Daylilies quickly grow into large clumps, and as a result, their blooms begin to suffer. Even if your daylilies appear to be flowering less frequently, it may be time to split them up every few years.

Tips on how to divide them up:

  • For most modern daylily cultivars, the quantity and quality of blooms will gradually diminish after four years or more of being left alone. This is their way of letting you know they’re ready to be split apart, so take it as a sign. Digging and dividing the overgrown clump is necessary when daylily performance begins to deteriorate. Daylily division is a simple process, but if the clumps are large, it may necessitate the use of some muscle. Even though it can be done whenever the soil is workable, the best time to do it is right after the daylily blooms.
  • There are several methods for dividing daylilies. The clump can be easily divided in half with a shovel and dugout, leaving the other half in place if it is not too large. If the clump is large, it’s best to remove it all and divide it into smaller pieces.

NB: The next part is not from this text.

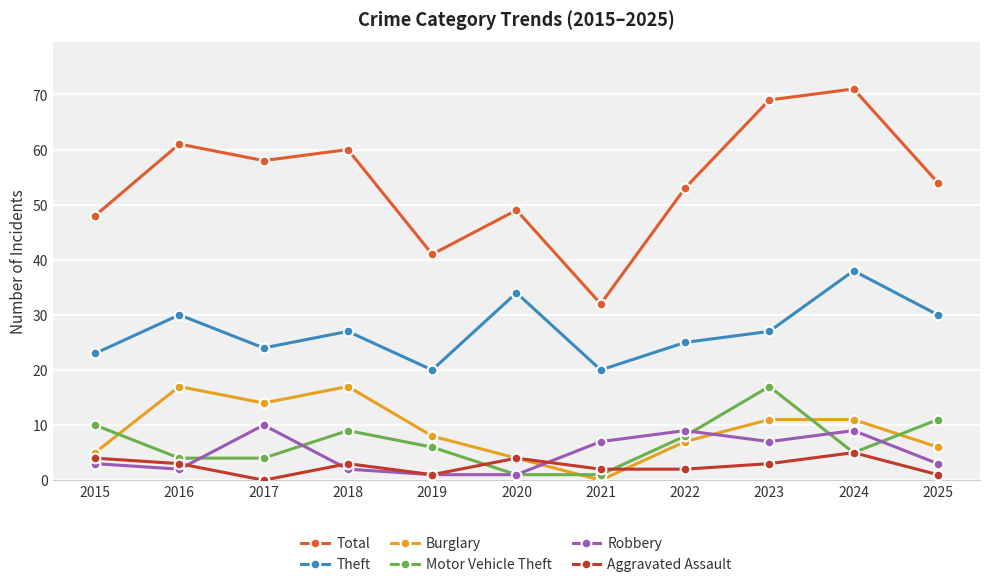

What is the sum of all Theft values?

298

  • If you decide to remove the entire clump, you’ll need a tarp, a shovel, or a garden fork. Then, using your hands, remove as much dirt from the clump. To make dividing the clump into single fans easier, you can use a garden hose fitted with a sharp stream nozzle to remove all soil from the roots. Washing the soil off isn’t necessary or recommended if you’re only going to separate the clump into a few pieces.
  • Use a shovel or a sharp knife to break up the clump while still on your tarp. You don’t need to be concerned about cutting through the crown of your head. Daylilies’ regenerative and recuperative powers are so great that even damaged crowns can produce healthy plants. You should leave three or four fans in each division to ensure that your new plants will continue to bloom next year. Dividing up a large area into one fan division will not harm the plant if you need many. However, these small divisions will take a little longer to re-grow into showy clumps. Now that the old woody center of the daylily clump has been removed, there are plenty of healthy new divisions. Offer your extra plants to friends if you can.
  • After you’ve made your new daylily divisions, plant them as soon as possible. Many additional items will most likely be required to fill the original space. It’s a good sign if you’ve thought about where you’re going to put them in advance. The crown should be about an inch below the soil line, and the plants should be planted at the same height they were when they were first planted.